Health Is Not Class Issue

Drop by your local mall soon and take a look around. What you see there is a dramatic example of why your health is less than it should be. Our desire to be entertained has been completely overwhelmed our need for food, shelter, and clothing. The new attitude is that entertainment is all that matters; the actual value of what we’re buying as a contributor to health has been greatly diminished or lost entirely, as long as we’re being entertained.

mallCreating health in modern time begins with the awareness of the fact that humans were never programmed to think about their health. Prior to modern times, most if not all of the strongest catalysts for human health and vitality were found in the day-to-day challenges and rewards which were an automatic part of survival in a natural environment. If you survived, you were de facto healthy. We didn’t always like the plan – it was full of hardship and scarcity, but it caused our bodies to thrive and made the most of our lifespans. Since the mere act of survival was our contribution to health, survival was the only biological imperative – no other thought required.

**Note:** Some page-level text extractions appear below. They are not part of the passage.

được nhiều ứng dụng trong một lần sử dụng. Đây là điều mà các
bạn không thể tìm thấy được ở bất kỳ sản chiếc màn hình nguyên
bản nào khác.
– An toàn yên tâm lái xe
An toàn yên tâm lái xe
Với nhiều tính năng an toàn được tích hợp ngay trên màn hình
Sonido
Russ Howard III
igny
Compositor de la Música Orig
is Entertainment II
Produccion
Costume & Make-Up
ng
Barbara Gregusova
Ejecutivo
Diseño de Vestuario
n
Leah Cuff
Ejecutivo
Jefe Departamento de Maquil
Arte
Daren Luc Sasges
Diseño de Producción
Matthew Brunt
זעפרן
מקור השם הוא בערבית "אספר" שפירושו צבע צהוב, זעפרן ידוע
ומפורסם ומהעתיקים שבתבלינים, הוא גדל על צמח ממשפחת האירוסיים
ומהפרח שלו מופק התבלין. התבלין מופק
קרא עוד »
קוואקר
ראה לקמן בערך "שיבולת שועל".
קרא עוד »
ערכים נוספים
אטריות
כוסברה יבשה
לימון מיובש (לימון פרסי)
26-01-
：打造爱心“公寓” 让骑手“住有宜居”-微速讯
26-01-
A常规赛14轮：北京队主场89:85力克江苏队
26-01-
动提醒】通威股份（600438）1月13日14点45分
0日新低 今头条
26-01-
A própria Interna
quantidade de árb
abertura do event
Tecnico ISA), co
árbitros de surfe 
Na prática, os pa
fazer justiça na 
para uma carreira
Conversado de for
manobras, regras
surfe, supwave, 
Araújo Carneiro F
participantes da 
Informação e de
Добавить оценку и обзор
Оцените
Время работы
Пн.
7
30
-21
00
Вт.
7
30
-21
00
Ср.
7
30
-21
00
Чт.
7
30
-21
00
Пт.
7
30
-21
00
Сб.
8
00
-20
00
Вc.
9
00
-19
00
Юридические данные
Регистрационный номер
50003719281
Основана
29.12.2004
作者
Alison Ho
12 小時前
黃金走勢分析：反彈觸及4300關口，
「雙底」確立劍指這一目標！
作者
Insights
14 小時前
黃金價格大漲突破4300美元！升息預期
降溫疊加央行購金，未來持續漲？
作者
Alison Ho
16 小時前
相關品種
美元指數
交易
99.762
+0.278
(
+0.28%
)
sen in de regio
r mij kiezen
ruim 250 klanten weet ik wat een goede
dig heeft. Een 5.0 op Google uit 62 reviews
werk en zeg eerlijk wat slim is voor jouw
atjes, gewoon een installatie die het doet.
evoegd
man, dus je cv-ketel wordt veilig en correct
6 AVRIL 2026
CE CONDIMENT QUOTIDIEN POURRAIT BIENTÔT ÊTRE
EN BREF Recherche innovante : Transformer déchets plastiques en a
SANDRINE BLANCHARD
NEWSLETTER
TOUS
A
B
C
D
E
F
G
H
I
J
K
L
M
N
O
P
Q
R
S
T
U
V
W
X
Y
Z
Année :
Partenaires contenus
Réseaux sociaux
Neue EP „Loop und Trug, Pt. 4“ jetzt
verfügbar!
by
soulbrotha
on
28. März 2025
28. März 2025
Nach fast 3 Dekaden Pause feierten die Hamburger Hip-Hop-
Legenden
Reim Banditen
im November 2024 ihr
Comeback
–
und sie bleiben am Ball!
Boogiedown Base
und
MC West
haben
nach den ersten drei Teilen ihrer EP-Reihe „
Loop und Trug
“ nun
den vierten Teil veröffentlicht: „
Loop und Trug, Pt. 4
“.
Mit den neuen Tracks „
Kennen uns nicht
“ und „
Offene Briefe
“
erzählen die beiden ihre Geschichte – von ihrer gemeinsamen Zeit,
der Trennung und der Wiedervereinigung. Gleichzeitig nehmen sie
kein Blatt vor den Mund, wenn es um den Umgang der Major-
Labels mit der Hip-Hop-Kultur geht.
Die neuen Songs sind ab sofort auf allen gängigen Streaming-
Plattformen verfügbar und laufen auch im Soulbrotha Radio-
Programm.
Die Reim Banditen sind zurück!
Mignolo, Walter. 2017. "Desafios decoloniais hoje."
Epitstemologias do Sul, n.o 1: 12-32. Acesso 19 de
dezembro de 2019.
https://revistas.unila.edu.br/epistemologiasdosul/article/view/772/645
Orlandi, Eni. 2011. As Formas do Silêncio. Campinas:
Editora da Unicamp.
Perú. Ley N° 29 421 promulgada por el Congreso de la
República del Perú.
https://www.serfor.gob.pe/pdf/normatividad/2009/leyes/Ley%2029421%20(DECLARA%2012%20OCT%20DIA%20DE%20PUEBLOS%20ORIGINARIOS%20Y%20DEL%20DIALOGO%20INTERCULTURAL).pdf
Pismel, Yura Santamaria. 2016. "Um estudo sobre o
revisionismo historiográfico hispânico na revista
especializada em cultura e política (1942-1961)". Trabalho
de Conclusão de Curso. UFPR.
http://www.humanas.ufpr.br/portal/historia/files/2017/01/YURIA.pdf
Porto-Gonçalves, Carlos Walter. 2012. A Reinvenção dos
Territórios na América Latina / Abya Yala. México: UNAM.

Today, layer upon layer of mechanical enhancements and societal edicts have removed the need to engage in those contributory acts, and made the goal of survival a guaranteed gift from our intellect. With that change though we have removed the requirements for health.
In the face of both the magnitude and number of demands placed on us by modern life, most everyone’s first reaction to the notion that they must actually do something to preserve personal health is one of annoyance. “Oh no, I can’t take on one more chore in my jam-packed schedule!!?” On top of that, the subject is so complex that it seems incomprehensible. Even if you are willing and able, where do you begin?
We are a spoiled culture in that we have become accustomed to simply outsourcing things that don’t fit into our busy schedules; i.e., laundry, gardening, housekeeping, bookkeeping, car repair, investments, even gift giving (when we can get away with it). In our heads this always sounds like this: “when there’s a problem I don’t want to deal with, I’ll just pay someone to make it go away.”
This mindset makes it seem very natural to consider outsourcing our personal responsibility for health also. This, in fact, is what leads most people to take a pill, see a doctor for preventable ailments, give in to convenience or flavor in their diet, etc. Unfortunately, when it comes to human health, outsourcing never works. Only you, and only you doing the actual work of health, will produce the highest levels of health that are available to you.
That small matter of unworkability however won’t stop the free market from swooping in to meet the demand. Don’t expect these enterprising souls to let on that what they’re selling is a fools remedy. The free market is very good at some things; human health just isn’t one of them. But there they are, glossy brochures featuring highly attractive price points in hand, ready to make all of the great-sounding claims of satisfying your need for someone else to take the burden of health-maintenance off your hands. We find this outsourcing in everything from crystals to medical emergency rooms. We’ll buy just about anything that makes the claim we want to believe before we’ll actually do the work of health.
News flash: no matter how rich you are you cannot buy the work of personal health. It can only happen as a result of a specific set of time-consuming actions undertaken by the individual who will receive the benefits. That’s it. Anything else is a sham. Personal health is the one great equalizer in our world; equally available to rich and poor, and equally unavailable to anyone not willing to take personal responsibility for it.